Description of the task: Copy every one of the following records line for line, with no changes.

Extracted data entries:
——

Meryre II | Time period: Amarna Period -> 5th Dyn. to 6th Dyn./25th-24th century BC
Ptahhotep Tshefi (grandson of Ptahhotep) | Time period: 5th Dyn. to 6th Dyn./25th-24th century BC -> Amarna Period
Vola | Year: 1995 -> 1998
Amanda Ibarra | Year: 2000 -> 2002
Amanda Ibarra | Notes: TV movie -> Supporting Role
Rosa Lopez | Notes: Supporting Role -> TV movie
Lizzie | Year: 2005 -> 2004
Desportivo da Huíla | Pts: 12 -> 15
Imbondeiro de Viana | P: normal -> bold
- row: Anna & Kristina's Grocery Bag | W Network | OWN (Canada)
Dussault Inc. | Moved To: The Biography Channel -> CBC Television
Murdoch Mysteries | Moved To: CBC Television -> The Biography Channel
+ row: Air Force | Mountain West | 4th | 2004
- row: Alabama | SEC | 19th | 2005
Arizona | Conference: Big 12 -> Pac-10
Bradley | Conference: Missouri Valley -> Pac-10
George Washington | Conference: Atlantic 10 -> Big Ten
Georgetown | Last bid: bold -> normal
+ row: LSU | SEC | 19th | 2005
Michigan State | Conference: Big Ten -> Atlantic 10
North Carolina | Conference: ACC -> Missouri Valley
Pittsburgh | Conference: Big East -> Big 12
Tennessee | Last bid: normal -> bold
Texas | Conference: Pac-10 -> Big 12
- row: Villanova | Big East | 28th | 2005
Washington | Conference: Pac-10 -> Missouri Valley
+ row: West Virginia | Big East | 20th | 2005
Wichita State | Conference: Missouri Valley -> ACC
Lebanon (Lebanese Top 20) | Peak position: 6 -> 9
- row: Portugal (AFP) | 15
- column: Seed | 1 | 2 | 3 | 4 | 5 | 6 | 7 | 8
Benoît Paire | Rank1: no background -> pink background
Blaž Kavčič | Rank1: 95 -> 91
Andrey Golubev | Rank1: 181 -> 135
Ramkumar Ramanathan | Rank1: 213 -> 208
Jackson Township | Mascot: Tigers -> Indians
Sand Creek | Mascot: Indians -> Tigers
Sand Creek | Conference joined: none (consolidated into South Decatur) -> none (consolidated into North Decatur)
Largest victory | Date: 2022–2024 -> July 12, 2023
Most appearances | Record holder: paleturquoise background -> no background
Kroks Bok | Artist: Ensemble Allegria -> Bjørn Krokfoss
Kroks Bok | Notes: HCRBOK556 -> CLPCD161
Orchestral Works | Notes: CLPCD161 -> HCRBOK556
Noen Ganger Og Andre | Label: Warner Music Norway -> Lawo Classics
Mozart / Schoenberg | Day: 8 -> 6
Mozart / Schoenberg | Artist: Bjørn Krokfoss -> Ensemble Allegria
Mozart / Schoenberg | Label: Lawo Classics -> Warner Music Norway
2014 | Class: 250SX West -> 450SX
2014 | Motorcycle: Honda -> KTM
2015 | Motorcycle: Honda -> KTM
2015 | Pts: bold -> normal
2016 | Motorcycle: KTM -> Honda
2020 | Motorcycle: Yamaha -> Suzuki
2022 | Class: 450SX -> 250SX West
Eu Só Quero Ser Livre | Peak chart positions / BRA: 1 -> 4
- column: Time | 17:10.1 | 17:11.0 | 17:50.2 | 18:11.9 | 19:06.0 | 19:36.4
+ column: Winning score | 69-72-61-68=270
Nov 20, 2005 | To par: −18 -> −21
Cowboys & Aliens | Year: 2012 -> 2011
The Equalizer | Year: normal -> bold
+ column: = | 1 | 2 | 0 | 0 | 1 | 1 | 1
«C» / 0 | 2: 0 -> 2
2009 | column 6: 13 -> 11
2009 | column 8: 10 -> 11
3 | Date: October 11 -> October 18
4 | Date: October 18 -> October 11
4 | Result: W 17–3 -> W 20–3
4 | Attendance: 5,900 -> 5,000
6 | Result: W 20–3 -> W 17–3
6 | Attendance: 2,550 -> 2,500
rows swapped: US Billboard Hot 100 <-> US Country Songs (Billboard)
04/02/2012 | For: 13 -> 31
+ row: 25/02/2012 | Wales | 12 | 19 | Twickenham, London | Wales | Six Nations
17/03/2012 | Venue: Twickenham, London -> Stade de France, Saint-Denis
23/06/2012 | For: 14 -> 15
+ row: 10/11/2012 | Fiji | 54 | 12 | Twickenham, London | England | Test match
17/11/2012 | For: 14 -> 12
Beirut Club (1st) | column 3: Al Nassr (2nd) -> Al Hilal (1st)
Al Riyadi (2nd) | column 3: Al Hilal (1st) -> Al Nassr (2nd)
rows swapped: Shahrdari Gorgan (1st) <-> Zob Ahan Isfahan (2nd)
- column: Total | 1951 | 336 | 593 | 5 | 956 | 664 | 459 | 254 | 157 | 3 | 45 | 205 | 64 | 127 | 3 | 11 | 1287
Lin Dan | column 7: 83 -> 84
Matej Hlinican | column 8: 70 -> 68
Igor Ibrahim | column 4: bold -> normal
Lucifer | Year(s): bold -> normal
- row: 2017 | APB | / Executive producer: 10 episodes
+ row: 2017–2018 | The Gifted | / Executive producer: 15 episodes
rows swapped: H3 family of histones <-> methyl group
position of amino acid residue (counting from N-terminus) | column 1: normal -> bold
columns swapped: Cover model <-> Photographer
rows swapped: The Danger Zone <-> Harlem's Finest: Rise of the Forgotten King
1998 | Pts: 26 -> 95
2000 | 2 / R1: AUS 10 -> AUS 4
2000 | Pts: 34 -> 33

——

Reply:
Meryre II | Time period: Amarna Period -> 5th Dyn. to 6th Dyn./25th-24th century BC
Ptahhotep Tshefi (grandson of Ptahhotep) | Time period: 5th Dyn. to 6th Dyn./25th-24th century BC -> Amarna Period
Vola | Year: 1995 -> 1998
Amanda Ibarra | Year: 2000 -> 2002
Amanda Ibarra | Notes: TV movie -> Supporting Role
Rosa Lopez | Notes: Supporting Role -> TV movie
Lizzie | Year: 2005 -> 2004
Desportivo da Huíla | Pts: 12 -> 15
Imbondeiro de Viana | P: normal -> bold
- row: Anna & Kristina's Grocery Bag | W Network | OWN (Canada)
Dussault Inc. | Moved To: The Biography Channel -> CBC Television
Murdoch Mysteries | Moved To: CBC Television -> The Biography Channel
+ row: Air Force | Mountain West | 4th | 2004
- row: Alabama | SEC | 19th | 2005
Arizona | Conference: Big 12 -> Pac-10
Bradley | Conference: Missouri Valley -> Pac-10
George Washington | Conference: Atlantic 10 -> Big Ten
Georgetown | Last bid: bold -> normal
+ row: LSU | SEC | 19th | 2005
Michigan State | Conference: Big Ten -> Atlantic 10
North Carolina | Conference: ACC -> Missouri Valley
Pittsburgh | Conference: Big East -> Big 12
Tennessee | Last bid: normal -> bold
Texas | Conference: Pac-10 -> Big 12
- row: Villanova | Big East | 28th | 2005
Washington | Conference: Pac-10 -> Missouri Valley
+ row: West Virginia | Big East | 20th | 2005
Wichita State | Conference: Missouri Valley -> ACC
Lebanon (Lebanese Top 20) | Peak position: 6 -> 9
- row: Portugal (AFP) | 15
- column: Seed | 1 | 2 | 3 | 4 | 5 | 6 | 7 | 8
Benoît Paire | Rank1: no background -> pink background
Blaž Kavčič | Rank1: 95 -> 91
Andrey Golubev | Rank1: 181 -> 135
Ramkumar Ramanathan | Rank1: 213 -> 208
Jackson Township | Mascot: Tigers -> Indians
Sand Creek | Mascot: Indians -> Tigers
Sand Creek | Conference joined: none (consolidated into South Decatur) -> none (consolidated into North Decatur)
Largest victory | Date: 2022–2024 -> July 12, 2023
Most appearances | Record holder: paleturquoise background -> no background
Kroks Bok | Artist: Ensemble Allegria -> Bjørn Krokfoss
Kroks Bok | Notes: HCRBOK556 -> CLPCD161
Orchestral Works | Notes: CLPCD161 -> HCRBOK556
Noen Ganger Og Andre | Label: Warner Music Norway -> Lawo Classics
Mozart / Schoenberg | Day: 8 -> 6
Mozart / Schoenberg | Artist: Bjørn Krokfoss -> Ensemble Allegria
Mozart / Schoenberg | Label: Lawo Classics -> Warner Music Norway
2014 | Class: 250SX West -> 450SX
2014 | Motorcycle: Honda -> KTM
2015 | Motorcycle: Honda -> KTM
2015 | Pts: bold -> normal
2016 | Motorcycle: KTM -> Honda
2020 | Motorcycle: Yamaha -> Suzuki
2022 | Class: 450SX -> 250SX West
Eu Só Quero Ser Livre | Peak chart positions / BRA: 1 -> 4
- column: Time | 17:10.1 | 17:11.0 | 17:50.2 | 18:11.9 | 19:06.0 | 19:36.4
+ column: Winning score | 69-72-61-68=270
Nov 20, 2005 | To par: −18 -> −21
Cowboys & Aliens | Year: 2012 -> 2011
The Equalizer | Year: normal -> bold
+ column: = | 1 | 2 | 0 | 0 | 1 | 1 | 1
«C» / 0 | 2: 0 -> 2
2009 | column 6: 13 -> 11
2009 | column 8: 10 -> 11
3 | Date: October 11 -> October 18
4 | Date: October 18 -> October 11
4 | Result: W 17–3 -> W 20–3
4 | Attendance: 5,900 -> 5,000
6 | Result: W 20–3 -> W 17–3
6 | Attendance: 2,550 -> 2,500
rows swapped: US Billboard Hot 100 <-> US Country Songs (Billboard)
04/02/2012 | For: 13 -> 31
+ row: 25/02/2012 | Wales | 12 | 19 | Twickenham, London | Wales | Six Nations
17/03/2012 | Venue: Twickenham, London -> Stade de France, Saint-Denis
23/06/2012 | For: 14 -> 15
+ row: 10/11/2012 | Fiji | 54 | 12 | Twickenham, London | England | Test match
17/11/2012 | For: 14 -> 12
Beirut Club (1st) | column 3: Al Nassr (2nd) -> Al Hilal (1st)
Al Riyadi (2nd) | column 3: Al Hilal (1st) -> Al Nassr (2nd)
rows swapped: Shahrdari Gorgan (1st) <-> Zob Ahan Isfahan (2nd)
- column: Total | 1951 | 336 | 593 | 5 | 956 | 664 | 459 | 254 | 157 | 3 | 45 | 205 | 64 | 127 | 3 | 11 | 1287
Lin Dan | column 7: 83 -> 84
Matej Hlinican | column 8: 70 -> 68
Igor Ibrahim | column 4: bold -> normal
Lucifer | Year(s): bold -> normal
- row: 2017 | APB | / Executive producer: 10 episodes
+ row: 2017–2018 | The Gifted | / Executive producer: 15 episodes
rows swapped: H3 family of histones <-> methyl group
position of amino acid residue (counting from N-terminus) | column 1: normal -> bold
columns swapped: Cover model <-> Photographer
rows swapped: The Danger Zone <-> Harlem's Finest: Rise of the Forgotten King
1998 | Pts: 26 -> 95
2000 | 2 / R1: AUS 10 -> AUS 4
2000 | Pts: 34 -> 33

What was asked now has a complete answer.